The journalists, including employees of The New York Times, landed in Mexico early Wednesday with their relatives via Doha in a Qatari military plane.
They arrived in a country that, like Afghanistan, is one of the most dangerous places in the world for news media to operate.
Hours earlier, several members of the robotics team, none of whom were identified for security reasons, were also received at the airport by Ebrard, and four of them gave a press conference.
"They have not only saved our lives, but they have also saved our dreams," one of the group said of host Mexico.
"Our stories will not sadly end because of the Taliban," she added through a translator, while her face was hidden by a Covid-19 mask.
"Under this regime, we women will face difficulties...that is why we are grateful to be here," she said.
- 'Afghan Dreamers' -
Mexico has granted the girls and one of their partners humanitarian visas valid for up to 180 days with the right to renew or apply for a change of status in the future.
"We want to tell them from the bottom of our hearts that they are home," said Ebrard.
Part of a larger group of high-achieving high school girls known "Afghan Dreamers," the robotics team consists of about 20 members, most of whom are still in their teens.
The girls made headlines in 2017 after being denied visas to take part in a robotics competition in Washington -- before then-president Donald Trump intervened and they were allowed to travel.
Last year, they worked to build a low-cost medical ventilator from car parts hoping to boost hospital equipment during the coronavirus pandemic.
The Taliban's seizure of power a little over one week ago has fueled a chaotic mass exodus as many Afghans fear a repeat of the brutal interpretation of Islamic law implemented during the militants' 1996-2001 rule.

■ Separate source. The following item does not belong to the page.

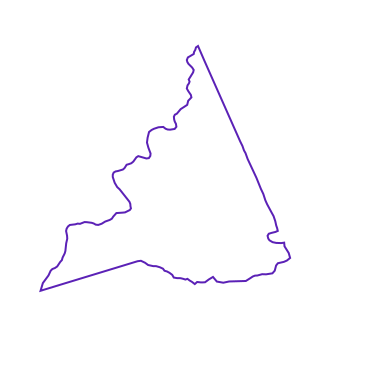 outline of Abel Figueiredo, Pará, Brazil, rotated 288°
{"feature_id": "56859067B3237118646317", "entity_name": "Abel Figueiredo", "entity_type": "district", "adm_level": 2, "iso_a3": "BRA", "parent_name": "Brazil", "parent_adm1": "Pará", "projection": "robinson", "projection_center": [-48.422, -4.963], "detail": "fine", "context": "isolated", "style": "outline", "palette": "violet", "viewbox_px": 384, "rotation_deg": 288, "n_neighbors": 0, "source": "geoboundaries", "source_scale": "gbopen_adm2", "svg_char_len": 2267}
<svg xmlns="http://www.w3.org/2000/svg" viewBox="0 0 384 384"><g transform="rotate(288 192 192)"><path d="M332.7,152.6L330.7,151.1L328.3,151.2L325.8,150.7L323.8,151.0L318.7,146.5L315.9,146.3L314.2,147.4L312.8,149.0L310.4,153.7L308.6,155.9L306.1,156.1L298.0,154.1L296.2,155.6L294.3,155.5L292.0,154.8L288.8,155.1L286.6,157.5L284.0,160.9L281.8,162.2L277.6,160.2L273.4,160.5L267.3,155.6L261.8,153.4L260.2,151.8L258.0,151.5L255.5,152.6L253.7,153.8L251.8,155.7L249.2,157.0L246.6,156.0L244.5,151.9L243.9,149.5L244.0,147.3L245.0,144.6L243.2,140.1L240.3,136.2L238.5,134.4L235.8,132.6L229.9,133.0L225.1,133.9L220.7,136.8L215.8,140.7L213.4,141.2L210.9,140.5L209.8,138.3L209.5,129.8L207.8,128.4L202.8,126.8L200.6,125.4L199.2,123.6L197.7,121.4L195.7,120.9L193.8,120.4L192.0,119.3L189.1,115.1L187.9,112.9L186.3,111.5L184.0,111.3L181.8,112.0L176.9,115.6L173.6,119.3L172.2,122.3L163.4,135.5L161.6,137.0L159.4,137.9L157.5,139.0L155.6,138.4L151.9,134.6L150.9,132.3L148.6,126.6L144.3,124.7L141.8,124.0L140.0,122.4L137.1,118.6L133.9,115.9L131.7,113.0L131.2,110.5L131.7,108.3L131.7,106.1L130.8,101.3L130.2,99.1L127.1,95.3L126.6,93.0L125.2,91.0L122.9,86.0L120.9,84.7L118.4,84.1L116.0,84.3L111.8,86.7L109.0,87.8L104.4,88.2L96.8,89.8L94.3,89.9L89.7,89.2L87.0,89.3L84.8,88.3L79.5,86.8L77.3,85.1L75.6,83.0L73.4,81.9L68.3,81.3L59.3,78.3L51.3,78.5L109.4,161.7L110.8,164.7L110.2,169.2L109.0,172.8L109.5,177.9L110.4,180.9L110.5,184.7L110.1,188.1L108.6,190.2L108.7,192.7L108.2,195.5L107.1,198.8L105.0,201.1L105.5,204.6L106.5,207.7L106.7,210.5L106.7,212.8L108.0,214.5L107.1,217.1L106.5,219.8L105.3,223.1L108.0,224.7L108.7,228.1L109.4,230.3L110.2,232.3L114.0,235.0L117.7,238.2L114.5,243.3L115.4,249.8L118.4,255.0L124.0,270.7L128.1,274.1L130.4,275.9L131.9,277.7L132.8,280.0L135.5,284.1L136.6,287.9L139.5,293.6L142.7,295.0L148.1,294.7L150.8,295.7L153.9,300.9L156.1,303.4L159.6,305.7L163.9,302.8L168.9,296.8L172.3,295.3L171.0,292.7L169.6,287.8L169.2,284.1L170.0,280.6L171.3,278.9L173.7,277.4L176.0,277.9L177.7,280.3L179.8,283.7L181.5,285.6L184.0,284.1L186.1,282.5L190.0,280.2L194.3,277.0L197.0,274.1L203.6,267.2L206.8,264.3L212.2,260.4L216.2,256.6L225.5,248.8L240.6,234.7L245.5,230.9L247.6,228.6L251.3,225.8L255.1,222.1L320.7,163.2L332.7,152.6Z" fill="none" stroke="#5b21b6" stroke-width="2"/></g></svg>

During that earlier regime, girls were excluded from school, women confined to their homes and offenses punishable by public stonings and executions.
Though the Taliban have vowed a softer, more inclusive regime this time around, offering assurances of women's rights within what they consider Islamic bounds, many Afghans are skeptical.
The United Nations human rights chief Michelle Bachelet said Tuesday she had received credible reports that the Taliban were already restricting women, and warned them not to cross that "red line".